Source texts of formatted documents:

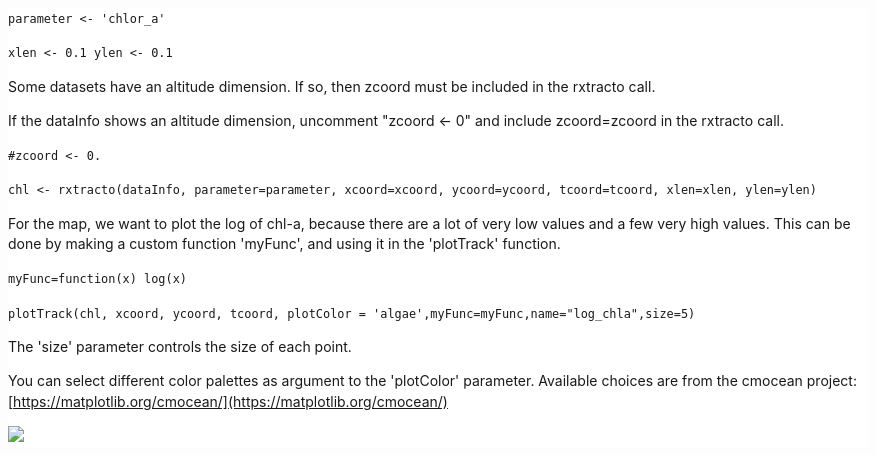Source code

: `parameter <- 'chlor_a'`

`xlen <- 0.1 ylen <- 0.1`

Some datasets have an altitude dimension. If so, then zcoord must be included in the rxtracto call.

If the dataInfo shows an altitude dimension, uncomment "zcoord &lt;- 0" and include zcoord=zcoord in the rxtracto call.

`#zcoord <- 0.`

`chl <- rxtracto(dataInfo, parameter=parameter, xcoord=xcoord, ycoord=ycoord, tcoord=tcoord, xlen=xlen, ylen=ylen)`

For the map, we want to plot the log of chl-a, because there are a lot of very low values and a few very high values. This can be done by making a custom function 'myFunc', and using it in the 'plotTrack' function.

`myFunc=function(x) log(x)`

`plotTrack(chl, xcoord, ycoord, tcoord, plotColor = 'algae',myFunc=myFunc,name="log_chla",size=5)`

The 'size' parameter controls the size of each point.

You can select different color palettes as argument to the 'plotColor' parameter. Available choices are from the cmocean project: [https://matplotlib.org/cmocean/](https://matplotlib.org/cmocean/)​

![](https://gblobscdn.gitbook.com/assets%2F-LylLNCSXaUER_FiqDSx%2F-MJcAKyXutju_ODajSso%2F-MJcAkW62J6tcyqFhVU-%2Fimage.png?alt=media&token=e7bb0266-8dae-4206-818c-a7789b6f0dea)

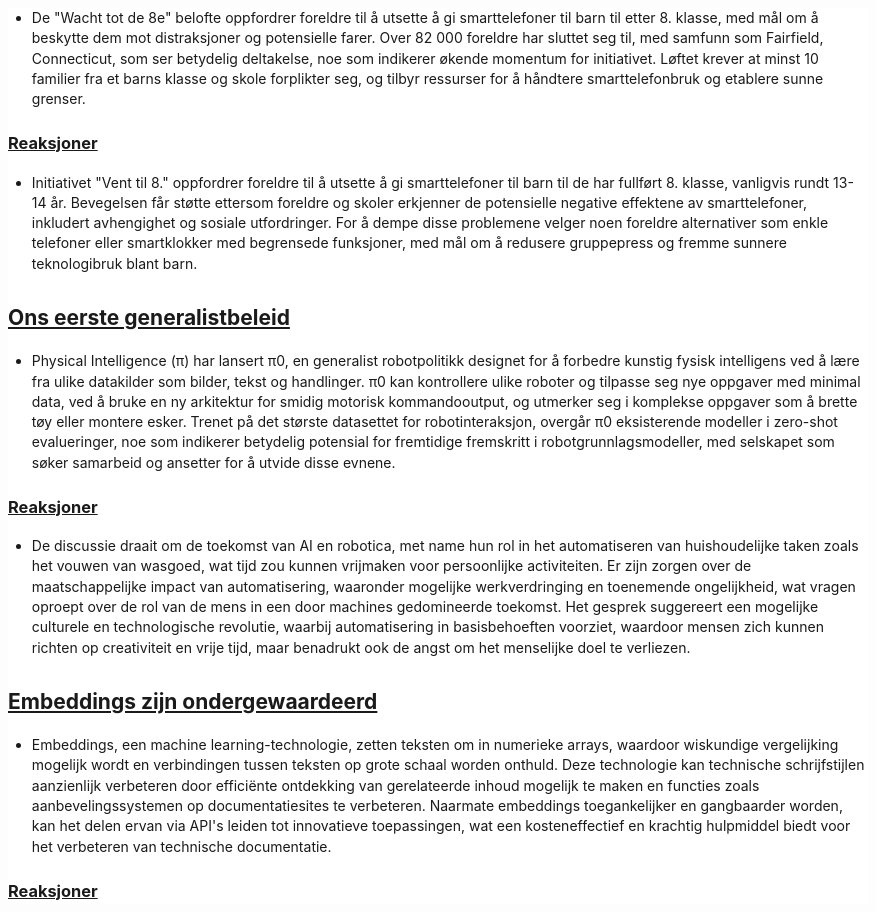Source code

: - De "Wacht tot de 8e" belofte oppfordrer foreldre til å utsette å gi smarttelefoner til barn til etter 8. klasse, med mål om å beskytte dem mot distraksjoner og potensielle farer. Over 82 000 foreldre har sluttet seg til, med samfunn som Fairfield, Connecticut, som ser betydelig deltakelse, noe som indikerer økende momentum for initiativet. Løftet krever at minst 10 familier fra et barns klasse og skole forplikter seg, og tilbyr ressurser for å håndtere smarttelefonbruk og etablere sunne grenser.

### [Reaksjoner](https://news.ycombinator.com/item?id=42011193)

- Initiativet "Vent til 8." oppfordrer foreldre til å utsette å gi smarttelefoner til barn til de har fullført 8. klasse, vanligvis rundt 13-14 år. Bevegelsen får støtte ettersom foreldre og skoler erkjenner de potensielle negative effektene av smarttelefoner, inkludert avhengighet og sosiale utfordringer. For å dempe disse problemene velger noen foreldre alternativer som enkle telefoner eller smartklokker med begrensede funksjoner, med mål om å redusere gruppepress og fremme sunnere teknologibruk blant barn.

## [Ons eerste generalistbeleid](https://www.physicalintelligence.company/blog/pi0?blog)

- Physical Intelligence (π) har lansert π0, en generalist robotpolitikk designet for å forbedre kunstig fysisk intelligens ved å lære fra ulike datakilder som bilder, tekst og handlinger. π0 kan kontrollere ulike roboter og tilpasse seg nye oppgaver med minimal data, ved å bruke en ny arkitektur for smidig motorisk kommandooutput, og utmerker seg i komplekse oppgaver som å brette tøy eller montere esker. Trenet på det største datasettet for robotinteraksjon, overgår π0 eksisterende modeller i zero-shot evalueringer, noe som indikerer betydelig potensial for fremtidige fremskritt i robotgrunnlagsmodeller, med selskapet som søker samarbeid og ansetter for å utvide disse evnene.

### [Reaksjoner](https://news.ycombinator.com/item?id=42011770)

- De discussie draait om de toekomst van AI en robotica, met name hun rol in het automatiseren van huishoudelijke taken zoals het vouwen van wasgoed, wat tijd zou kunnen vrijmaken voor persoonlijke activiteiten. Er zijn zorgen over de maatschappelijke impact van automatisering, waaronder mogelijke werkverdringing en toenemende ongelijkheid, wat vragen oproept over de rol van de mens in een door machines gedomineerde toekomst. Het gesprek suggereert een mogelijke culturele en technologische revolutie, waarbij automatisering in basisbehoeften voorziet, waardoor mensen zich kunnen richten op creativiteit en vrije tijd, maar benadrukt ook de angst om het menselijke doel te verliezen.

## [Embeddings zijn ondergewaardeerd](https://technicalwriting.dev/data/embeddings.html)

- Embeddings, een machine learning-technologie, zetten teksten om in numerieke arrays, waardoor wiskundige vergelijking mogelijk wordt en verbindingen tussen teksten op grote schaal worden onthuld. Deze technologie kan technische schrijfstijlen aanzienlijk verbeteren door efficiënte ontdekking van gerelateerde inhoud mogelijk te maken en functies zoals aanbevelingssystemen op documentatiesites te verbeteren. Naarmate embeddings toegankelijker en gangbaarder worden, kan het delen ervan via API's leiden tot innovatieve toepassingen, wat een kosteneffectief en krachtig hulpmiddel biedt voor het verbeteren van technische documentatie.

### [Reaksjoner](https://news.ycombinator.com/item?id=42013762)
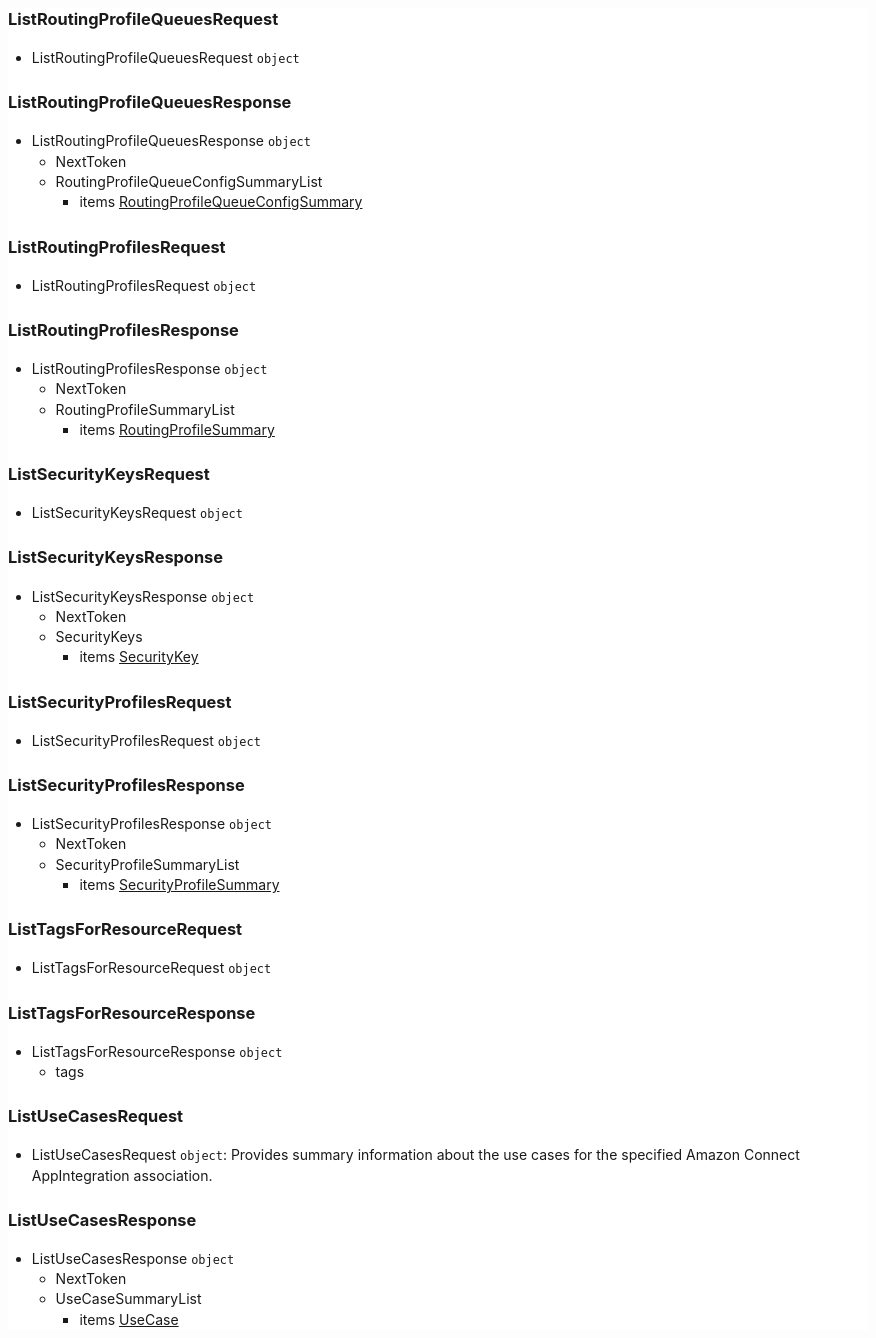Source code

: ### ListRoutingProfileQueuesRequest
* ListRoutingProfileQueuesRequest `object`

### ListRoutingProfileQueuesResponse
* ListRoutingProfileQueuesResponse `object`
  * NextToken
  * RoutingProfileQueueConfigSummaryList
    * items [RoutingProfileQueueConfigSummary](#routingprofilequeueconfigsummary)

### ListRoutingProfilesRequest
* ListRoutingProfilesRequest `object`

### ListRoutingProfilesResponse
* ListRoutingProfilesResponse `object`
  * NextToken
  * RoutingProfileSummaryList
    * items [RoutingProfileSummary](#routingprofilesummary)

### ListSecurityKeysRequest
* ListSecurityKeysRequest `object`

### ListSecurityKeysResponse
* ListSecurityKeysResponse `object`
  * NextToken
  * SecurityKeys
    * items [SecurityKey](#securitykey)

### ListSecurityProfilesRequest
* ListSecurityProfilesRequest `object`

### ListSecurityProfilesResponse
* ListSecurityProfilesResponse `object`
  * NextToken
  * SecurityProfileSummaryList
    * items [SecurityProfileSummary](#securityprofilesummary)

### ListTagsForResourceRequest
* ListTagsForResourceRequest `object`

### ListTagsForResourceResponse
* ListTagsForResourceResponse `object`
  * tags

### ListUseCasesRequest
* ListUseCasesRequest `object`: Provides summary information about the use cases for the specified Amazon Connect AppIntegration association.

### ListUseCasesResponse
* ListUseCasesResponse `object`
  * NextToken
  * UseCaseSummaryList
    * items [UseCase](#usecase)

Exercise goal :: Pull out every line of the records that contains the string "ListSecurityKeysResponse", and copy each one in full.

Exercise result ::
### ListSecurityKeysResponse
* ListSecurityKeysResponse `object`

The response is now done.